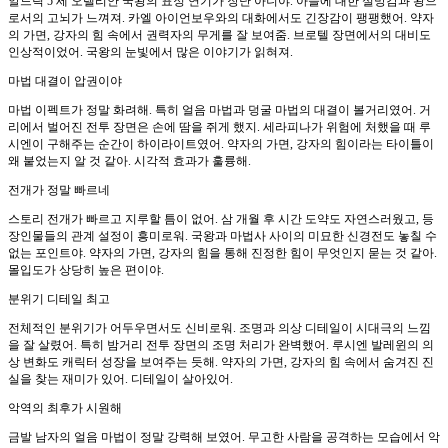
알드릭 5 세 오렐리안 국왕의 표정 연기가 장난 아니야. 아들에 대한 실망감과 왕으
로서의 고뇌가 느껴져. 카엘 아이언보우와의 대화에서도 긴장감이 팽팽했어. 약자
의 가면, 강자의 힘 속에서 권력자의 무게를 잘 보여줌. 브로텔 장면에서의 대비도
인상적이었어. 국왕의 눈빛에서 많은 이야기가 읽혀져.
마법 대결이 압권이야
마법 이펙트가 정말 화려해. 특히 얼음 마법과 덩굴 마법의 대결이 볼거리였어. 거
리에서 벌어진 전투 장면은 손에 땀을 쥐게 했지. 세라피나가 위험에 처했을 때 루
시엔이 구해주는 순간이 하이라이트였어. 약자의 가면, 강자의 힘이라는 타이틀이
왜 붙었는지 알 것 같아. 시각적 효과가 훌륭해.
전개가 정말 빠르네
스토리 전개가 빠르고 지루할 틈이 없어. 삼 개월 후 시간 도약도 자연스러웠고, 등
장인물들의 관계 설정이 흥미로워. 국왕과 마법사 사이의 미묘한 신경전도 놓칠 수
없는 포인트야. 약자의 가면, 강자의 힘을 통해 진정한 힘이 무엇인지 묻는 것 같아.
몰입도가 상당히 높은 편이야.
분위기 디테일 최고
전체적인 분위기가 어두우면서도 신비로워. 조명과 의상 디테일이 시대극의 느낌
을 잘 살렸어. 특히 밤거리 전투 장면의 조명 처리가 완벽했어. 루시엔 발레윈의 의
상 변화도 캐릭터 성장을 보여주는 듯해. 약자의 가면, 강자의 힘 속에서 숨겨진 진
실을 찾는 재미가 있어. 디테일이 살아있어.
악역의 최후가 시원해
금발 남자의 얼음 마법이 정말 강력해 보였어. 무고한 사람을 공격하는 모습에서 악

-.-.-

Brief
Exclude the images and reproduce the remaining data exactly.

Written solution
알드릭 5 세 오렐리안 국왕의 표정 연기가 장난 아니야. 아들에 대한 실망감과 왕으
로서의 고뇌가 느껴져. 카엘 아이언보우와의 대화에서도 긴장감이 팽팽했어. 약자
의 가면, 강자의 힘 속에서 권력자의 무게를 잘 보여줌. 브로텔 장면에서의 대비도
인상적이었어. 국왕의 눈빛에서 많은 이야기가 읽혀져.
마법 대결이 압권이야
마법 이펙트가 정말 화려해. 특히 얼음 마법과 덩굴 마법의 대결이 볼거리였어. 거
리에서 벌어진 전투 장면은 손에 땀을 쥐게 했지. 세라피나가 위험에 처했을 때 루
시엔이 구해주는 순간이 하이라이트였어. 약자의 가면, 강자의 힘이라는 타이틀이
왜 붙었는지 알 것 같아. 시각적 효과가 훌륭해.
전개가 정말 빠르네
스토리 전개가 빠르고 지루할 틈이 없어. 삼 개월 후 시간 도약도 자연스러웠고, 등
장인물들의 관계 설정이 흥미로워. 국왕과 마법사 사이의 미묘한 신경전도 놓칠 수
없는 포인트야. 약자의 가면, 강자의 힘을 통해 진정한 힘이 무엇인지 묻는 것 같아.
몰입도가 상당히 높은 편이야.
분위기 디테일 최고
전체적인 분위기가 어두우면서도 신비로워. 조명과 의상 디테일이 시대극의 느낌
을 잘 살렸어. 특히 밤거리 전투 장면의 조명 처리가 완벽했어. 루시엔 발레윈의 의
상 변화도 캐릭터 성장을 보여주는 듯해. 약자의 가면, 강자의 힘 속에서 숨겨진 진
실을 찾는 재미가 있어. 디테일이 살아있어.
악역의 최후가 시원해
금발 남자의 얼음 마법이 정말 강력해 보였어. 무고한 사람을 공격하는 모습에서 악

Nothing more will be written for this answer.